Four days passed without hearing from Valentin. I didn’t suggest he return to the property for one more try but he did it without telling me. He wrote to me again and sent me more than 10 photos of the property. The joy couldn’t be described in words.
My brave grandfather sent photos of the property in the 1960s in letters to my father in USA. My grandfather’s photos mostly focused on his prized vineyard.
The newest photos give a more complete view of the property. Sadly, one half of my grandfather’s house burned in a fire two years ago and I will never see that portion. I am grateful the property hasn’t been cleared for a highrise apartment complex, a fear of my grandfather.

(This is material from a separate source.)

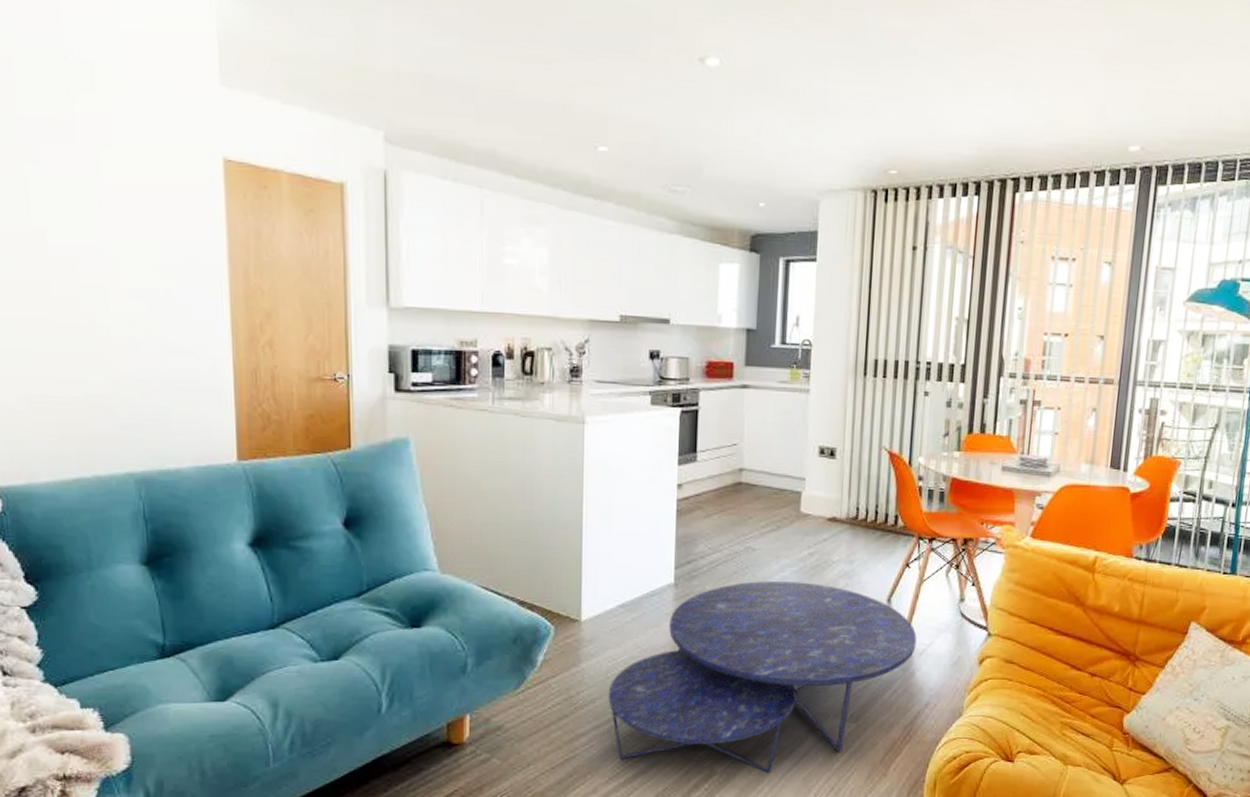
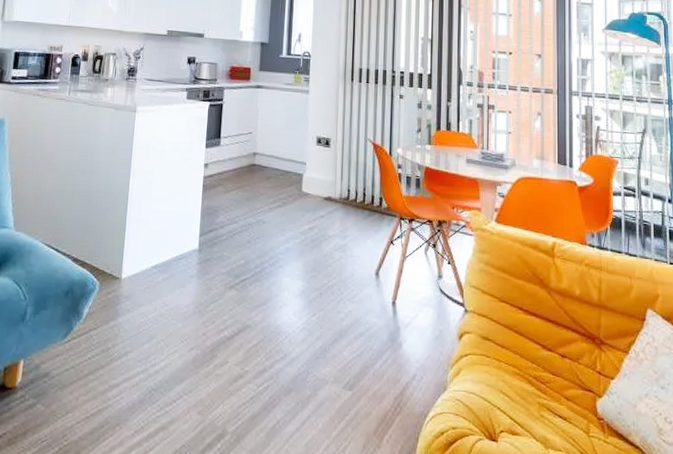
nesting table: present [608,581,917,774] -> none [138,250,402,437]

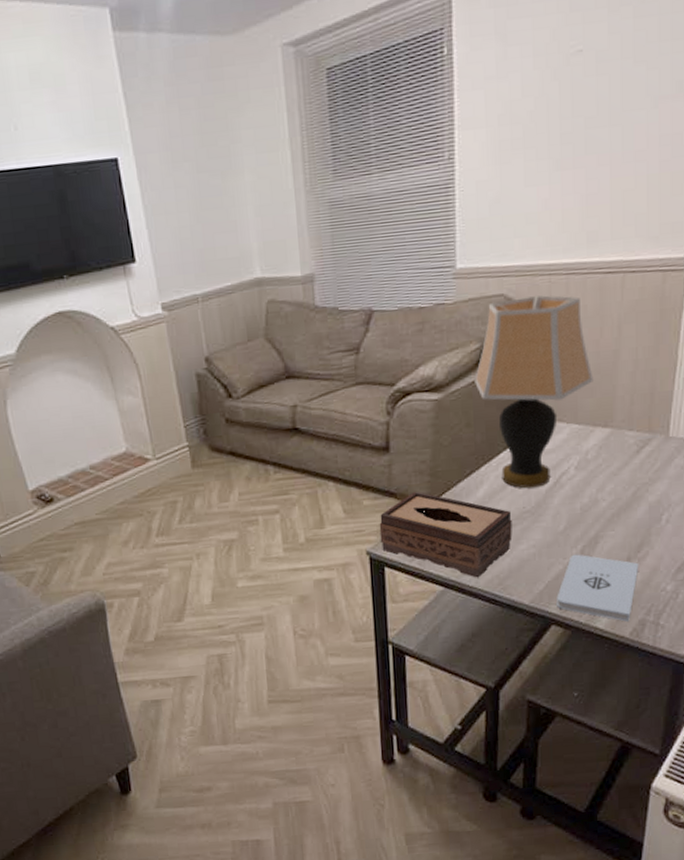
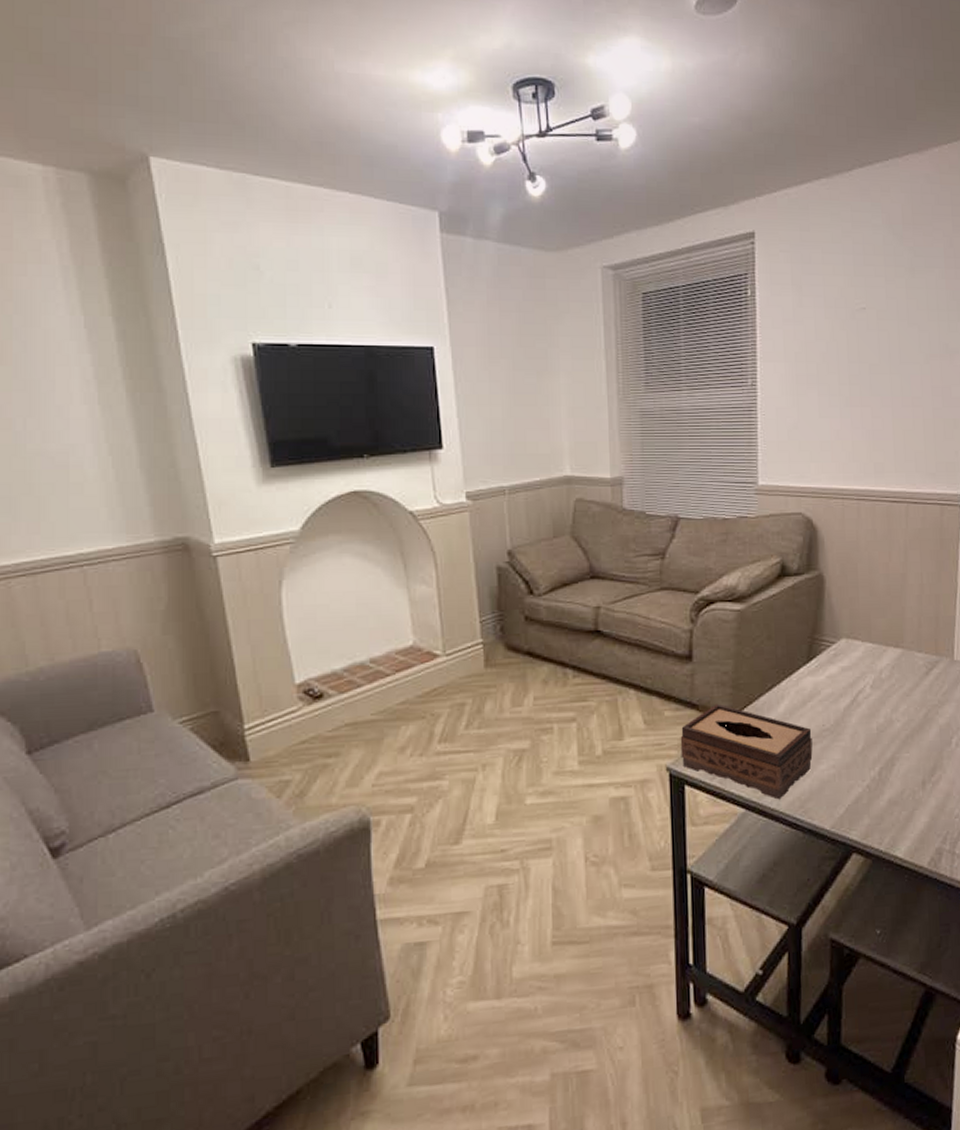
table lamp: present [475,295,593,489] -> none [775,517,885,706]
notepad: present [557,554,639,622] -> none [857,776,934,850]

the patio where my grandfather enjoyed admiring his beloved vineyard.
a part of the original home my grandfather loved so much
the well my grandfather used to water his prized vineyard
Two years ago, a women whose family lived in the portion that burned to the ground contacted me and provided me with the sales agreement my grandfather made before his death from cancer. The woman planned to send me photos of the property but that never came through.
Now, thanks to my half-aunt distant cousin, I have received an e-mail message from a man who was treated as if he was a grandson of my grandfather as a young child. He doesn’t have memories of my grandfather and step-grandmother but his parents do remember him.
In a few days, I am hoping to have more details about the last years of my grandfather’s life. My father escaped the USSR as an 8-year-old boy with his mother’s family, leaving behind a heart-broken much older father.
My grandfather had the courage to contact my father, his only child, in Soviet times through years of letters. That courage has not been forgotten. It gave me the unwavering determination to find the family who can complete the story of my grandfather’s life.